Lemon is continuing to focus on just being an almost-two-year-old. We are eagerly awaiting the arrival of his vest, which will replace the chest physical therapy that I'm still doing manually twice a day. Between my lap shrinking and Lemon growing, we're really running out of room to do it the way that we have been for the last two years. Our doctor prescribed the vest (we're getting this one) at our last clinic visit back at the end of May, with the idea of having it in place before Lime's arrival. But, it's a pretty pricey piece of equipment so it appears that the wheels of medical bureaucracy are turning even more slowly than usual. The week after it was prescribed, I got a call from the manufacturer about their estimate of what our out of pocket costs would be, based on our insurance. I told them the costs were fine, and they said in that case they would go ahead, and we should hear something in 10-15 business days. I somehow thought that meant that in 10-15 business days, they'd be calling us to figure out when to deliver the vest to us, and give us our in-home training on how to use it.
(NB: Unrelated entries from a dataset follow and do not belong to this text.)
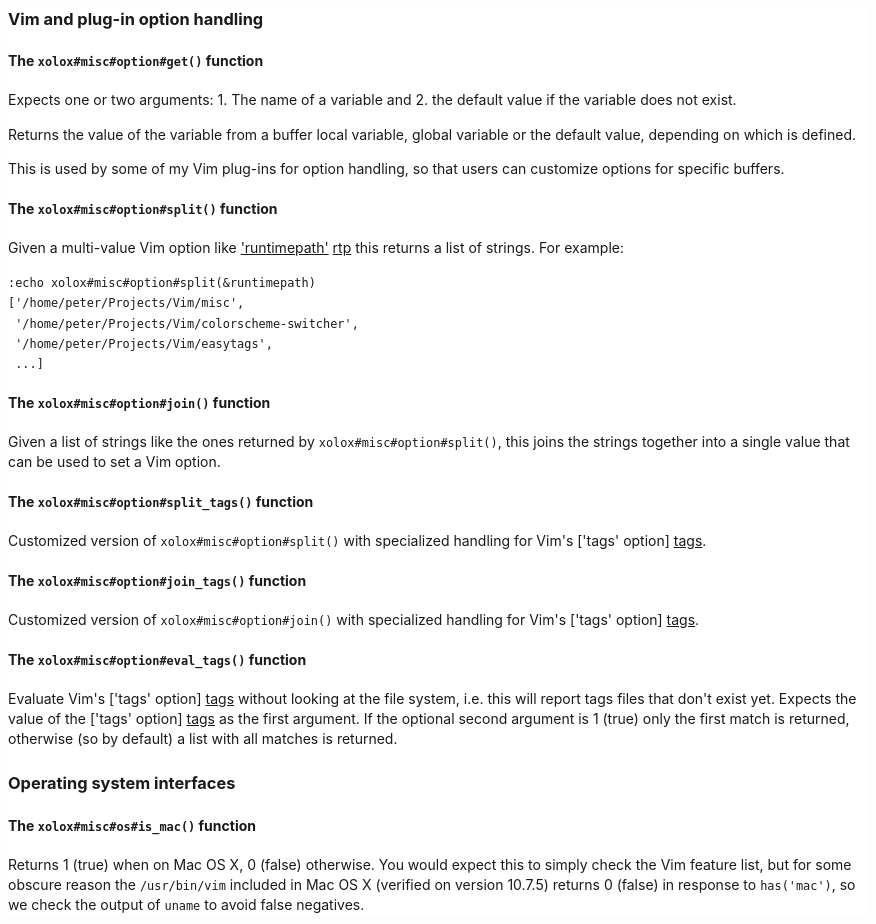 ### Vim and plug-in option handling

#### The `xolox#misc#option#get()` function

Expects one or two arguments: 1. The name of a variable and 2. the default
value if the variable does not exist.

Returns the value of the variable from a buffer local variable, global
variable or the default value, depending on which is defined.

This is used by some of my Vim plug-ins for option handling, so that users
can customize options for specific buffers.

#### The `xolox#misc#option#split()` function

Given a multi-value Vim option like ['runtimepath'] [rtp] this returns a
list of strings. For example:

    :echo xolox#misc#option#split(&runtimepath)
    ['/home/peter/Projects/Vim/misc',
     '/home/peter/Projects/Vim/colorscheme-switcher',
     '/home/peter/Projects/Vim/easytags',
     ...]

[rtp]: http://vimdoc.sourceforge.net/htmldoc/options.html#'runtimepath'

#### The `xolox#misc#option#join()` function

Given a list of strings like the ones returned by
`xolox#misc#option#split()`, this joins the strings together into a
single value that can be used to set a Vim option.

#### The `xolox#misc#option#split_tags()` function

Customized version of `xolox#misc#option#split()` with specialized
handling for Vim's ['tags' option] [tags].

[tags]: http://vimdoc.sourceforge.net/htmldoc/options.html#'tags'

#### The `xolox#misc#option#join_tags()` function

Customized version of `xolox#misc#option#join()` with specialized
handling for Vim's ['tags' option] [tags].

#### The `xolox#misc#option#eval_tags()` function

Evaluate Vim's ['tags' option] [tags] without looking at the file
system, i.e. this will report tags files that don't exist yet. Expects
the value of the ['tags' option] [tags] as the first argument. If the
optional second argument is 1 (true) only the first match is returned,
otherwise (so by default) a list with all matches is returned.

### Operating system interfaces

#### The `xolox#misc#os#is_mac()` function

Returns 1 (true) when on Mac OS X, 0 (false) otherwise. You would expect
this to simply check the Vim feature list, but for some obscure reason the
`/usr/bin/vim` included in Mac OS X (verified on version 10.7.5) returns 0
(false) in response to `has('mac')`, so we check the output of `uname`
to avoid false negatives.


[vim-easytags]: http://peterodding.com/code/vim/easytags/
['runtimepath']: http://vimdoc.sourceforge.net/htmldoc/options.html#'runtimepath'
[autoload]: http://vimdoc.sourceforge.net/htmldoc/eval.html#autoload
[CursorHold]: http://vimdoc.sourceforge.net/htmldoc/autocmd.html#CursorHold
[eval()]: http://vimdoc.sourceforge.net/htmldoc/eval.html#eval()
[gvimrc]: http://vimdoc.sourceforge.net/htmldoc/gui.html#gvimrc
[string()]: http://vimdoc.sourceforge.net/htmldoc/eval.html#string()
[swap-file]: http://vimdoc.sourceforge.net/htmldoc/recover.html#swap-file
[vim-misc]: http://peterodding.com/code/vim/misc/
[viminfo]: http://vimdoc.sourceforge.net/htmldoc/starting.html#viminfo
[vimrc]: http://vimdoc.sourceforge.net/htmldoc/starting.html#vimrc
[CursorHold]: http://vimdoc.sourceforge.net/htmldoc/autocmd.html#CursorHold
[vim-notes]: http://peterodding.com/code/vim/notes/
[RecentNotes]: http://peterodding.com/code/vim/notes/#recentnotes_command
[ShowTaggedNotes]: http://peterodding.com/code/vim/notes/#showtaggednotes_command
[lcd]: http://vimdoc.sourceforge.net/htmldoc/editing.html#:lcd
[acd]: http://vimdoc.sourceforge.net/htmldoc/options.html#'autochdir'
['updatetime']: http://vimdoc.sourceforge.net/htmldoc/options.html#'updatetime'
[CursorHold]: http://vimdoc.sourceforge.net/htmldoc/autocmd.html#CursorHold
[CursorHoldI]: http://vimdoc.sourceforge.net/htmldoc/autocmd.html#CursorHoldI
[vim-easytags]: http://peterodding.com/code/vim/easytags/
[vim-notes]: http://peterodding.com/code/vim/notes/
[vim-session]: http://peterodding.com/code/vim/session/
[subfun]: http://vimdoc.sourceforge.net/htmldoc/eval.html#substitute()
[subcmd]: http://vimdoc.sourceforge.net/htmldoc/change.html#:substitute
[shellslash]: http://vimdoc.sourceforge.net/htmldoc/options.html#'shellslash'
[sort]: http://vimdoc.sourceforge.net/htmldoc/eval.html#sort()
[printf()]: http://vimdoc.sourceforge.net/htmldoc/eval.html#printf()
[string()]: http://vimdoc.sourceforge.net/htmldoc/eval.html#string()
['verbose']: http://vimdoc.sourceforge.net/htmldoc/options.html#'verbose'
[v:progname]: http://vimdoc.sourceforge.net/htmldoc/eval.html#v:progname
[vim-shell]: http://peterodding.com/code/vim/shell/
[getfperm()]: http://vimdoc.sourceforge.net/htmldoc/eval.html#getfperm()
[vim-easytags]: http://peterodding.com/code/vim/easytags/
[writefile()]: http://vimdoc.sourceforge.net/htmldoc/eval.html#writefile()
[eval()]: http://vimdoc.sourceforge.net/htmldoc/eval.html#eval()
[readfile()]: http://vimdoc.sourceforge.net/htmldoc/eval.html#readfile()
[string()]: http://vimdoc.sourceforge.net/htmldoc/eval.html#string()
[writefile()]: http://vimdoc.sourceforge.net/htmldoc/eval.html#writefile()
[v:progname]: http://vimdoc.sourceforge.net/htmldoc/eval.html#v:progname
[localtime()]: http://vimdoc.sourceforge.net/htmldoc/eval.html#localtime()
[reltime()]: http://vimdoc.sourceforge.net/htmldoc/eval.html#reltime()
[reltimestr()]: http://vimdoc.sourceforge.net/htmldoc/eval.html#reltimestr()
[verbose]: http://vimdoc.sourceforge.net/htmldoc/options.html#'verbose'
[printf]: http://vimdoc.sourceforge.net/htmldoc/eval.html#printf()
[map()]: http://vimdoc.sourceforge.net/htmldoc/eval.html#map()
[GitHub]: http://github.com/xolox/vim-misc
[homepage]: http://peterodding.com/code/vim/misc
[MIT license]: http://en.wikipedia.org/wiki/MIT_License
[Pathogen]: http://www.vim.org/scripts/script.php?script_id=2332
[plugins]: http://peterodding.com/code/vim/
[repository]: https://github.com/xolox/vim-misc
[Vim Online]: http://www.vim.org/scripts/script.php?script_id=4597
[vim-tools]: http://peterodding.com/code/vim/tools/
[Vundle]: https://github.com/gmarik/vundle
[ZIP archive]: http://peterodding.com/code/vim/downloads/misc.zip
We still hadn't heard anything as of this morning, so I gave them a call, and found out that they are still waiting for some medical records from our hospital, which they then pass on to the insurance company, and then the insurance company will determine whether they're covering the vest or not, and then once the insurance company has made up its mind, then we can talk about when we might actually receive the vest and get our training. So, not exactly where I was hoping the process would be at this stage, with my due date just over 3 weeks away. Oh, and of course, all of this is happening using good old fashioned paper and snail mail. Apparently, even though Madison is home to Epic, one of the biggest companies in the electronic medical records space, actually using the electronic version of those records is still a thing of the future. At this rate I'm not that optimistic that we'll
have the vest before Lime arrives, which is very frustrating because we've been talking to our clinic about making this happen for, oh, I don't know, 8 months? Maybe we have unrealistic East Coast expectations for how a process should run, but even by Midwest standards this seems a bit ridiculous!